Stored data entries
%%

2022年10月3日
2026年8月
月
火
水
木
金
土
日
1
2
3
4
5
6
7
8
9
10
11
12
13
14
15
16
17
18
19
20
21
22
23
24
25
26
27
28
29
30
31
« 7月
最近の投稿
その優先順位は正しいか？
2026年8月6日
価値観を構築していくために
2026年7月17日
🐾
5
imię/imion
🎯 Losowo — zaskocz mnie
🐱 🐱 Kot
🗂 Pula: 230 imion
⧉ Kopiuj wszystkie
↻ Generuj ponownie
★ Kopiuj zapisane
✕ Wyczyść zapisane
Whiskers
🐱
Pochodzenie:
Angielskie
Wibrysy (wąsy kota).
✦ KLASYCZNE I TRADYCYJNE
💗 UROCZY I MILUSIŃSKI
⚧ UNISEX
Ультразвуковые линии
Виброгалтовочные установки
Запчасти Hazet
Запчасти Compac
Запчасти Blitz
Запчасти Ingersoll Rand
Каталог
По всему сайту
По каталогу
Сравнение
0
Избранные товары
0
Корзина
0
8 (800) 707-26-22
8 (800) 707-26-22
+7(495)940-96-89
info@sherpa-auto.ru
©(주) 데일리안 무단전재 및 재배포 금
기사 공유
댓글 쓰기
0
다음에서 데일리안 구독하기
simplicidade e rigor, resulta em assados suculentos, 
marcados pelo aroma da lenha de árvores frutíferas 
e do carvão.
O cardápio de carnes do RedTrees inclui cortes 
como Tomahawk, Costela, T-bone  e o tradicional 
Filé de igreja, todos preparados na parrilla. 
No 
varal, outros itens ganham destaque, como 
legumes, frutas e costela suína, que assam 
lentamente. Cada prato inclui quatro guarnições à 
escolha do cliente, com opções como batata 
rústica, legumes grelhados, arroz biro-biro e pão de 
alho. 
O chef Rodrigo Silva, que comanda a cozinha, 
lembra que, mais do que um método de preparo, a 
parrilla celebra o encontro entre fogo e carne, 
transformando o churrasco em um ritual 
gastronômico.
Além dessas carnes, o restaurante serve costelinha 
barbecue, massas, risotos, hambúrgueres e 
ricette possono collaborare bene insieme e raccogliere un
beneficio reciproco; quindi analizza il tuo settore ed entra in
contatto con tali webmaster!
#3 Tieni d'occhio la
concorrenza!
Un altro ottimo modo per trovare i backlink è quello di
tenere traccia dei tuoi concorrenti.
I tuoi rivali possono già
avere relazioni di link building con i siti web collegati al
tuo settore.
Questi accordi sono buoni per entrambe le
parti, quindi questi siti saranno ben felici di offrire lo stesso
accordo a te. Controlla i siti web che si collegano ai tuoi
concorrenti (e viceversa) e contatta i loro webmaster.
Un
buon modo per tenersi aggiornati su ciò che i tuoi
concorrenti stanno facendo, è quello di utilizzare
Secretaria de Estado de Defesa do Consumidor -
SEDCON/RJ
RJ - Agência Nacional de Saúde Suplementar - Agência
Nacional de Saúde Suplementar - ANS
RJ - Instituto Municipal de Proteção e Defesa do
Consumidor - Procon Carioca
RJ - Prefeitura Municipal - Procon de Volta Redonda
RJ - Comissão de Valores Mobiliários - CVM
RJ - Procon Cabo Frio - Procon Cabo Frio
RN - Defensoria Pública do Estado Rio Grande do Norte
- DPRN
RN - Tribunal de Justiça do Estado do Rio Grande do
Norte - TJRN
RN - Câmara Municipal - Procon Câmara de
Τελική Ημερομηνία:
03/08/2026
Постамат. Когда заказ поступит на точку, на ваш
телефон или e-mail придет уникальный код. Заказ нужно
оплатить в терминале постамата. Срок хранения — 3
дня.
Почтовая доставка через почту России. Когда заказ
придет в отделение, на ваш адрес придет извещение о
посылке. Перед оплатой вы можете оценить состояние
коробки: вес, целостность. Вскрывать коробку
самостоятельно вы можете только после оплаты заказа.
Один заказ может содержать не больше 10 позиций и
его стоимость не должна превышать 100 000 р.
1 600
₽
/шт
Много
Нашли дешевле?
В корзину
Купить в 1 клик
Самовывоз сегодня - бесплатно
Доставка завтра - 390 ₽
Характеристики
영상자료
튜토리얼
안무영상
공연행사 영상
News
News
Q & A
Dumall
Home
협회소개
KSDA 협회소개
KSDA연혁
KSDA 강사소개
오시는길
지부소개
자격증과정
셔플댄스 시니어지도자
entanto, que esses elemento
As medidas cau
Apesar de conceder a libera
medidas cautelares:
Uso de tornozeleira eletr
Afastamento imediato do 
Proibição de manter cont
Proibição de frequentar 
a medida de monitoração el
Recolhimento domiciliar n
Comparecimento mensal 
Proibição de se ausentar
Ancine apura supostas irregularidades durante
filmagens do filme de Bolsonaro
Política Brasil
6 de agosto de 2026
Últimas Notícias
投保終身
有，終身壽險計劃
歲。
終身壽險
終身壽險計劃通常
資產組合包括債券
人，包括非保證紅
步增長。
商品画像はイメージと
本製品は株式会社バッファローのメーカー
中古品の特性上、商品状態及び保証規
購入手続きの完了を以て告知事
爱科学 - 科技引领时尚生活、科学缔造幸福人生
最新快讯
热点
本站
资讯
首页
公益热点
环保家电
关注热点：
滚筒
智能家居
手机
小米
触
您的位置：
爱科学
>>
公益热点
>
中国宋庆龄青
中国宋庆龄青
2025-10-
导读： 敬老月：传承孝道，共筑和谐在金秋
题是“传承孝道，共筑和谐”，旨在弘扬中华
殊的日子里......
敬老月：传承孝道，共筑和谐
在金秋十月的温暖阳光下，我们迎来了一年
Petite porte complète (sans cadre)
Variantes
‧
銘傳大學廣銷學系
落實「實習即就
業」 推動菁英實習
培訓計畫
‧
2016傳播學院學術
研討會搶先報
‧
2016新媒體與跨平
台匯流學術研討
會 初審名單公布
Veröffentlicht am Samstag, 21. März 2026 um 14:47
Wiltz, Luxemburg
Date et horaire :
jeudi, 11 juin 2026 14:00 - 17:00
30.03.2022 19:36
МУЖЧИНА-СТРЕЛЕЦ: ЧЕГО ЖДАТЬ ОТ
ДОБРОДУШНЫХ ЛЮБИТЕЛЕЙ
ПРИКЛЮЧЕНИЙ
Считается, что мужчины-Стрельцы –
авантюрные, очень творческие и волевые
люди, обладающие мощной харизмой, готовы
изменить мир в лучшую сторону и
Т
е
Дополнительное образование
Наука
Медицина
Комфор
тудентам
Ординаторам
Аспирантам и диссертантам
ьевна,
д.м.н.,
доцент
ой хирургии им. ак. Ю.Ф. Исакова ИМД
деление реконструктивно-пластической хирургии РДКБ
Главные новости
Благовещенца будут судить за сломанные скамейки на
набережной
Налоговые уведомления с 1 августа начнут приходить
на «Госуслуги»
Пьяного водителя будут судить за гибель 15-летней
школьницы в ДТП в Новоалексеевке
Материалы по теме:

%%

Assignment:
If a line comes after the one that contains "ricette possono collaborare", leave it out; return every line of the entries up to that point exactly, starting with the first, with that line included.

Solution for this task:
2022年10月3日
2026年8月
月
火
水
木
金
土
日
1
2
3
4
5
6
7
8
9
10
11
12
13
14
15
16
17
18
19
20
21
22
23
24
25
26
27
28
29
30
31
« 7月
最近の投稿
その優先順位は正しいか？
2026年8月6日
価値観を構築していくために
2026年7月17日
🐾
5
imię/imion
🎯 Losowo — zaskocz mnie
🐱 🐱 Kot
🗂 Pula: 230 imion
⧉ Kopiuj wszystkie
↻ Generuj ponownie
★ Kopiuj zapisane
✕ Wyczyść zapisane
Whiskers
🐱
Pochodzenie:
Angielskie
Wibrysy (wąsy kota).
✦ KLASYCZNE I TRADYCYJNE
💗 UROCZY I MILUSIŃSKI
⚧ UNISEX
Ультразвуковые линии
Виброгалтовочные установки
Запчасти Hazet
Запчасти Compac
Запчасти Blitz
Запчасти Ingersoll Rand
Каталог
По всему сайту
По каталогу
Сравнение
0
Избранные товары
0
Корзина
0
8 (800) 707-26-22
8 (800) 707-26-22
+7(495)940-96-89
info@sherpa-auto.ru
©(주) 데일리안 무단전재 및 재배포 금
기사 공유
댓글 쓰기
0
다음에서 데일리안 구독하기
simplicidade e rigor, resulta em assados suculentos, 
marcados pelo aroma da lenha de árvores frutíferas 
e do carvão.
O cardápio de carnes do RedTrees inclui cortes 
como Tomahawk, Costela, T-bone  e o tradicional 
Filé de igreja, todos preparados na parrilla. 
No 
varal, outros itens ganham destaque, como 
legumes, frutas e costela suína, que assam 
lentamente. Cada prato inclui quatro guarnições à 
escolha do cliente, com opções como batata 
rústica, legumes grelhados, arroz biro-biro e pão de 
alho. 
O chef Rodrigo Silva, que comanda a cozinha, 
lembra que, mais do que um método de preparo, a 
parrilla celebra o encontro entre fogo e carne, 
transformando o churrasco em um ritual 
gastronômico.
Além dessas carnes, o restaurante serve costelinha 
barbecue, massas, risotos, hambúrgueres e 
ricette possono collaborare bene insieme e raccogliere un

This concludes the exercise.